Now we will discuss the cool stuff as it relates to model parameters and scale. People say GPT-3 has 175 billion parameters because those are like 175 billion little knobs and dials inside of it that can be turned to change the output that it will create. That’s an incredible number! And because of that scale, something else happened, as well. The AI began to do things that no one taught the AI directly.

That’s where few-shot and zero-shot learning comes into play. Zero-shot refers to not having been told how to do something yet being asked to do something that you have not specifically been given an example of. For instance, “Translate this English sentence into Malay”, and it just does it. Because it understands the concept of translation through the context. Few-shot refers to having at least two examples of doing something, then being given one more object and/or sentence and being told to do the same. You give the AI two sarcastic tweets (the AI will see the first two) and you give the AI a third example and tell it to “Make me a sarcastic statement.” The AI nails the job.
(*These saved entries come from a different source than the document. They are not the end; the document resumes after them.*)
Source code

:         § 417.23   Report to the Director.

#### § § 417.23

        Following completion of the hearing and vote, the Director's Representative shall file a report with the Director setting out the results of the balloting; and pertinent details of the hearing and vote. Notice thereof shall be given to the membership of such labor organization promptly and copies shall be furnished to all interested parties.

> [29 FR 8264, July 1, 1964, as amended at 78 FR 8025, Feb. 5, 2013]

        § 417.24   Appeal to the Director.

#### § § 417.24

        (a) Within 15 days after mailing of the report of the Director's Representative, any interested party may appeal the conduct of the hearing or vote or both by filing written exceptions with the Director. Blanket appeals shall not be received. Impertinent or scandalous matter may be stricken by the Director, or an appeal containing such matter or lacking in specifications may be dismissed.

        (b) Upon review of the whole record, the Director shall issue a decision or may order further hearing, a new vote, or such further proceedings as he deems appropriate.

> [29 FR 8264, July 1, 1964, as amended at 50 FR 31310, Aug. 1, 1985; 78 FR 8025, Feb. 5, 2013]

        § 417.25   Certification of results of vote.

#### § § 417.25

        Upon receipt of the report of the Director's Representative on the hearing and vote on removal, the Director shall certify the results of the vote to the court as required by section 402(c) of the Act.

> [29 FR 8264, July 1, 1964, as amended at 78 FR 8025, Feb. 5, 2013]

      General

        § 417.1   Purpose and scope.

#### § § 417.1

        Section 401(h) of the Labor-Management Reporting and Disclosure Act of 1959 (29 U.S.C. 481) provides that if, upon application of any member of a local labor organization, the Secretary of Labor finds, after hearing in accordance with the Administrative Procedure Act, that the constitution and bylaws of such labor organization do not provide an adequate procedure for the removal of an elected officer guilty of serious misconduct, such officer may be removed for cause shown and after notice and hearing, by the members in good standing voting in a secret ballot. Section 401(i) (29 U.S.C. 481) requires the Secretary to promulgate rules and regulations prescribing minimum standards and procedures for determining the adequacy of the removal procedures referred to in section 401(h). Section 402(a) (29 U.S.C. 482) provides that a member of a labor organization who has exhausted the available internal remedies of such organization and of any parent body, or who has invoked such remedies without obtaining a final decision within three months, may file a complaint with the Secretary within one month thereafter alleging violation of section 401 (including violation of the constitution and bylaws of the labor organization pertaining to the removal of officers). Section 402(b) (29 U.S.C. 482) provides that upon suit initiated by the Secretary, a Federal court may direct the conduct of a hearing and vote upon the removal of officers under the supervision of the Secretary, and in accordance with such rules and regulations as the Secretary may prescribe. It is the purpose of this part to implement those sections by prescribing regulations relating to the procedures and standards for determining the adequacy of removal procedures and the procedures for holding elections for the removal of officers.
So, all of a sudden, this tool became much more than just a grammar checker. It started to become something that could actually reason. The reason so many started using GPT-3 for NLP (Natural Language Processing) applications that many of us could not even dream of before. Writing code? Yes. Getting therapy? Apparently. Planning a D&D campaign? Absolutely.

But It’s Not Perfect (The Hallucination Problem)

The next likely word, it does not know what is true at all. In some cases the AI tries to please its user, and this leads to it creating falsehoods. For example, if a user requests a quote from a book that does not exist, the AI will provide a quote that is written in a style that could pass for that author’s writing style. While the quote may be inaccurate, it gives the impression of certainty on the part of the AI.

Also, the use of the AI would consider ethical and bias related issues. The AI learns from humans, as humans input data onto the internet (i.e., the training data for the AI). Humans have their own biases, so when the training data is biased in some way, the AI has also learned that bias. Eliminating those biases is a high priority for the industry at present. Lastly, the cost of AI, both during modeling inference and deployment (using AI) is an important issue. Operating AI requires a variety of large server farms that require a significant amount of electrical energy (running on a utility provided business account; i.e., it’s not free). There are many physical costs associated with using AI.

So, What Now?

LLMs can be viewed as a very efficient pattern matcher. While LLMs imitating thought processes do not contain true thoughts, they imitate humans’ thinking process to the extent they have impacted how the world functions today. Vectrain has been able to witness these changes in action and saw that organizations/firms using these tools with their workforce were 10 times more productive than those that don’t use them. Ultimately, large language models should not function to replace humans, but rather to assist humans with mundane tasks (e.g. drafting an email and summarizing a report). So that humans can engage in more creative work. Large language models explained will be part of everyday life and now would be a great time to explore it!